● **本文の抜粋**:
現代版ソクラテスの対話 第2回(&解説第5~9回)

大前研一学長×ソレイシィ先生セッション(その1):
シミュレーションを定めたうえで即興で話す。
①Introduction and Social ice-melting:
・相手に興味を持って、自分の興味に従って「スティーブ」という個人を理解したいと思って、具体的に質問をすることが重要。相手が何を趣味にしていて、何に興味があって、何が好きかを理解しておくことが仕事を遂行する上でも生きてくる。単に相手の情報を収集するのが目的ではない。
・自分との類似点(このケースでは奥さんが外国人)を共有するのは良いアプローチ(話を展開するきっかけとして)。
・田中氏の後任として来たという設定。田中氏のオペレーション下では上手く行かなかったから現状がある。その認識のもと、田中氏はスティーブとどういう接し方、会社運営をしていたのかを聞いている。状況を最も理解しているのはスティーブ。相手が最も状況をよく知る専門家。問題・課題があったら変えようという姿勢(Open mind)で対話している。
・相手の気にしている事項(職を失う可能性)について言及していたのは良いアプローチ。相手にとってのChoke Pointを理解、押さえることで信頼関係構築のきっかけに。
解説(重要ポイント):
About Social ice-melting
◆経営の観点から
1.相手「個人」について興味を持つこと:タフな状況になった時への備え。どこで生まれ、そこで育ち、なぜ日本に来たか、最近のイベント(このケースは結婚)、趣味をいつからどのくらいの頻度でそれをしているのか など
2.まず「聞く」:相手「個人」に興味を持って質問をする。興味を持たれるのは嬉しいこと。自分相手に聞いたら同じ質問を聞かれるつもりで聞く。自分が答えやすい質問をする。Collecting dataではなく、Following one's interest。
3.Iceは解けたとしても「距離感」は必要。欧米では自立が原則。どれだけ仲良くなったとしても他者に依存するような接し方はしない。
◆英語や英語圏文化の観点から
1.許容される/されない話題の線引き:結婚、子供、政治、宗教などの話はしない。思想や信条に関係する話はまずはしないのが無難。
2.What brought you to Japan?(無生物主語を用いた質問)という表現はよく使われて有用。Why did you come to Japan?は自分の意思で来たことが前提の質問であり強い表現。無生物主語を使うことで婉曲な表現が可能になる。
3.相槌の打ち方:日本人は相槌を打ちすぎる。現状の1/3に減らすぐらいのイメージで。"very interesting"などは相手の話を肯定的に聞いているということを表現できて有用な相槌。
4.話の切り替え方:"OK, ..."(ということで…)、"So, ..."(それでは...)の様な表現が自然。by the wayは横道に逸れるイメージになるが、本題はビジネスなのでこの会話の流れでの使用はやや不自然。

● **記録の抜粋**:
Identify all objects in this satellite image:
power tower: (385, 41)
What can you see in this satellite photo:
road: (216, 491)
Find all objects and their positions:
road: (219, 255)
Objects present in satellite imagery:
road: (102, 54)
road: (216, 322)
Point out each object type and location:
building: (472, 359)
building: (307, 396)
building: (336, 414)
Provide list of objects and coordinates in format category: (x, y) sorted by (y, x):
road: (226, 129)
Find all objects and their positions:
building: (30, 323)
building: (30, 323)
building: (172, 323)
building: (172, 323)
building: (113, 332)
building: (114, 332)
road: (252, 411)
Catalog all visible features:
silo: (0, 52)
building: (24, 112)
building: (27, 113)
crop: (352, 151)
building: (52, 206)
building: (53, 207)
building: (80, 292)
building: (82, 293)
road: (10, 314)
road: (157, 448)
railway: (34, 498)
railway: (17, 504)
---
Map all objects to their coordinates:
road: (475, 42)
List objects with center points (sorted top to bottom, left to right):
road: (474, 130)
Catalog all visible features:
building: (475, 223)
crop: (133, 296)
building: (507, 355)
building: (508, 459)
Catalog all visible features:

● **指示**: 上に示した英会話講座の解説から、「①Introduction and Social」から「で信頼関係構築のきっかけに。」までを両端も含めて一字一句変えずに書き写してください。

● **解答**:
①Introduction and Social ice-melting:
・相手に興味を持って、自分の興味に従って「スティーブ」という個人を理解したいと思って、具体的に質問をすることが重要。相手が何を趣味にしていて、何に興味があって、何が好きかを理解しておくことが仕事を遂行する上でも生きてくる。単に相手の情報を収集するのが目的ではない。
・自分との類似点(このケースでは奥さんが外国人)を共有するのは良いアプローチ(話を展開するきっかけとして)。
・田中氏の後任として来たという設定。田中氏のオペレーション下では上手く行かなかったから現状がある。その認識のもと、田中氏はスティーブとどういう接し方、会社運営をしていたのかを聞いている。状況を最も理解しているのはスティーブ。相手が最も状況をよく知る専門家。問題・課題があったら変えようという姿勢(Open mind)で対話している。
・相手の気にしている事項(職を失う可能性)について言及していたのは良いアプローチ。相手にとってのChoke Pointを理解、押さえることで信頼関係構築のきっかけに。